The results today speak for themselves. American Nicky Hayden was the top qualifying Ducati rider in 9th position; the GP11 occupied five of the last eight spots on the grid. Rossi was the top finisher, trailed by Hector Barbera, who finished a redemptive seventh after his disastrous outing in Assen a week ago. Hayden, Karel Abraham and Randy de Puniet were non-factors. And Pramac Racing’s Loris Capirossi, enduring a brutal season in MotoGP, was impaled badly enough in his practice crash at Assen to miss today’s race and at least the next two in Saxony and Monterey. His place will be taken by Sylvain Guintoli, apparently the only rider of any stature at all willing to risk life, limb and reputation climbing aboard The Big Red Machine.

Yankee Doodle Dandies

Although the American contingent of Ben Spies (Factory Yamaha), Colin Edwards (Monster Tech 3 Yamaha) and Hayden was unable to replicate its transcendent performances in Assen, all three managed to finish in the top ten. My favorite moment of the holiday weekend came on the final lap, when Spies apparently went through on Marco Simoncelli to snatch fourth place from the Italian Terror. I say “apparently” because the cameras completely failed to catch the moment, but Spies crossed the line before Simoncelli. Way to go, Ben – happy 4th of July!
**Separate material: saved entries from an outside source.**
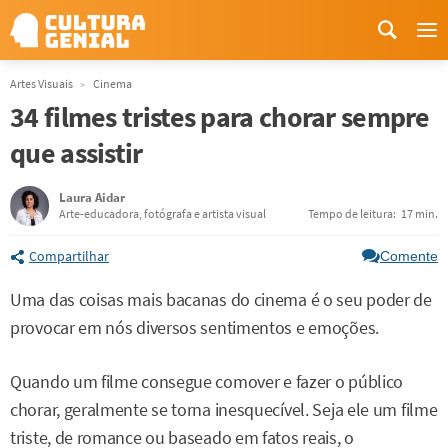
Me
Artes Visuais
Cinema
34 filmes tristes para chorar sempre
que assistir
Laura Aidar
Arte-educadora, fotógrafa e artista visual
Tempo de leitura:
17 min.
Compartilhar
Comente
Uma das coisas mais bacanas do cinema é o seu poder de
provocar em nós diversos sentimentos e emoções.
Quando um filme consegue comover e fazer o público
chorar, geralmente se torna inesquecível. Seja ele um filme
triste, de romance ou baseado em fatos reais, o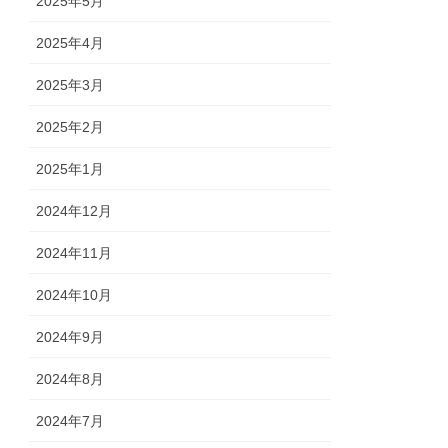
2025年5月
2025年4月
2025年3月
2025年2月
2025年1月
2024年12月
2024年11月
2024年10月
2024年9月
2024年8月
2024年7月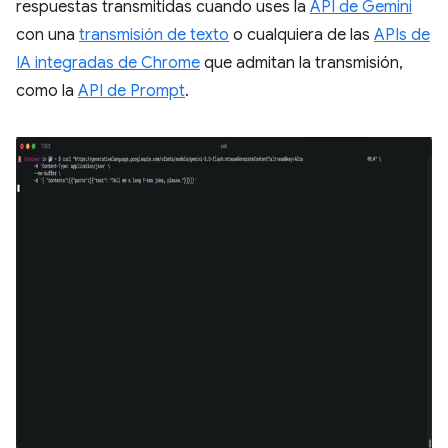
respuestas transmitidas cuando uses la
API de Gemini
con una
transmisión de texto
o cualquiera de las
APIs de
IA integradas de Chrome
que admitan la transmisión,
como la
API de Prompt
.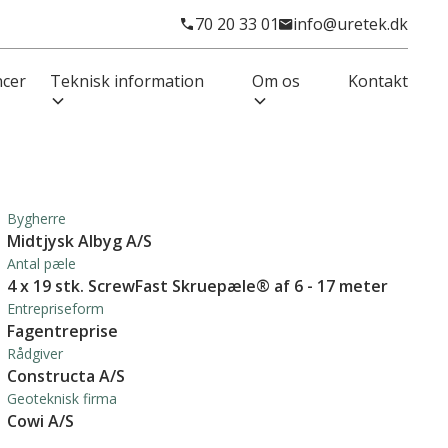
70 20 33 01
info@uretek.dk
ncer
Teknisk information
Om os
Kontakt
Bygherre
Midtjysk Albyg A/S
Antal pæle
4 x 19 stk. ScrewFast Skruepæle® af 6 - 17 meter
Entrepriseform
Fagentreprise
Rådgiver
Constructa A/S
Geoteknisk firma
Cowi A/S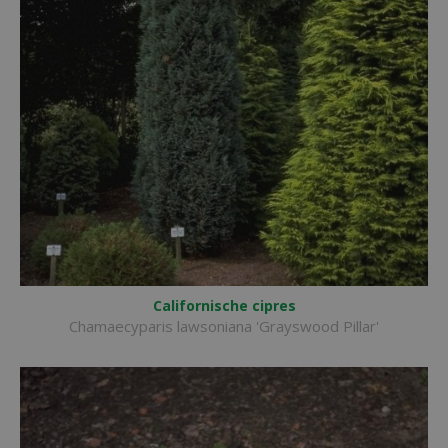
Californische cipres
Chamaecyparis lawsoniana 'Grayswood Pillar'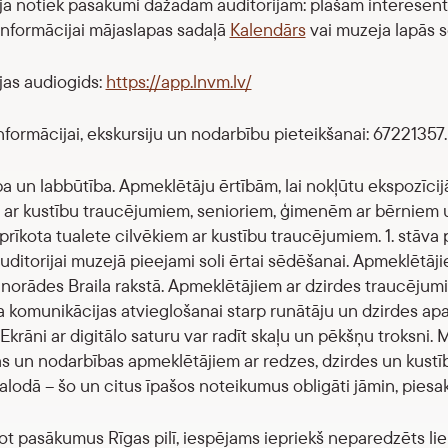
jā notiek pasākumi dažādām auditorijām: plašam interesent
 informācijai mājaslapas sadaļā
Kalendārs
vai muzeja lapās so
jas audiogids:
https://app.lnvm.lv/
informācijai, ekskursiju un nodarbību pieteikšanai: 67221357.
a un labbūtība. Apmeklētāju ērtībām, lai nokļūtu ekspozīcijā 
 ar kustību traucējumiem, senioriem, ģimenēm ar bērniem un ci
aprīkota tualete cilvēkiem ar kustību traucējumiem. 1. stāva
uditorijai muzejā pieejami soli ērtai sēdēšanai. Apmeklētā
 norādes Braila rakstā. Apmeklētājiem ar dzirdes traucējum
 komunikācijas atvieglošanai starp runātāju un dzirdes apar
 Ekrāni ar digitālo saturu var radīt skaļu un pēkšņu troksni.
as un nodarbības apmeklētājiem ar redzes, dzirdes un kustī
valodā – šo un citus īpašos noteikumus obligāti jāmin, pies
t pasākumus Rīgas pilī, iespējams iepriekš neparedzēts liels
Speaking of Simoncelli, my second-favorite moment of the Mugello round occurred during the interminable series of pre-race press briefings. Pedrosa, returning from his involuntary three-race sabbatical imposed by Simoncelli’s inastute attempt to pass at Le Mans, started the exchange by suggesting that Simoncelli should be suspended for a round or two for being clueless and dangerous, or words to that effect. Simoncelli’s response was to refer to Pedrosa and his manager Alberto Puig as “stupid.”

If I’m Marco Simoncelli, I’m going to be a little cautious dropping “S” bombs on other riders. I might accuse Pedrosa of being short, or swarthy, or not having a cool hair thing going on, but I’m going to stay far, far away from calling him, or anyone else, “stupid.”  With the year Simoncelli’s having, that’s just, well, stupid.

The Big Picture

Lorenzo now trails Stoner for the year by only 19 points and leads third-place Dovizioso by 14. (Last year at this point, Lorenzo led Pedrosa by 47!) Factory Ducati riders Rossi and Hayden occupy fourth and fifth places, respectively, with the resurgent Ben Spies now sixth, trailing Hayden by only three points. Pedrosa got off the schneid today with eight points but, at 69, is done for this year. Hiro Aoyama and Simoncelli round out the top ten.

Quick Hitters

Pedrosa made his return today. The good news is he didn’t break a collarbone. The bad news is he qualified and finished eighth. You knew he wasn’t 100% when he failed to make his customary rocket-launcher start. Once the race got going, the announcers didn’t call his name once. Give the man credit for climbing aboard his RC212V and making the effort. He’ll be back.

Cal Crutchlow gave a repeat performance of his race at Assen, retiring again today with some kind of major front tire problem. His season, which started with so much promise, is gradually giving way to the strain and peril of MotoGP racing.

For the third time this season, Pramac Racing’s Randy de Puniet actually finished a race. One wonders where he’ll be plying his trade next year … Toni Elias is at grave risk of losing his seat on the LCR Honda. Despite a great start today – he sat in 7th place at the end of the first lap – he was nowhere to be seen at the race’s end. It will be interesting to see if he returns to Moto2 next season and again becomes a regular on the podium … The paddock returns in two weeks to the historic Sachsenring. It may be historic, but none of the riders had anything nice to say about it in post-race interviews, instead using terms like “not very interesting” and “kind of slow.” Just goes to show that in MotoGP everything is, indeed, relative.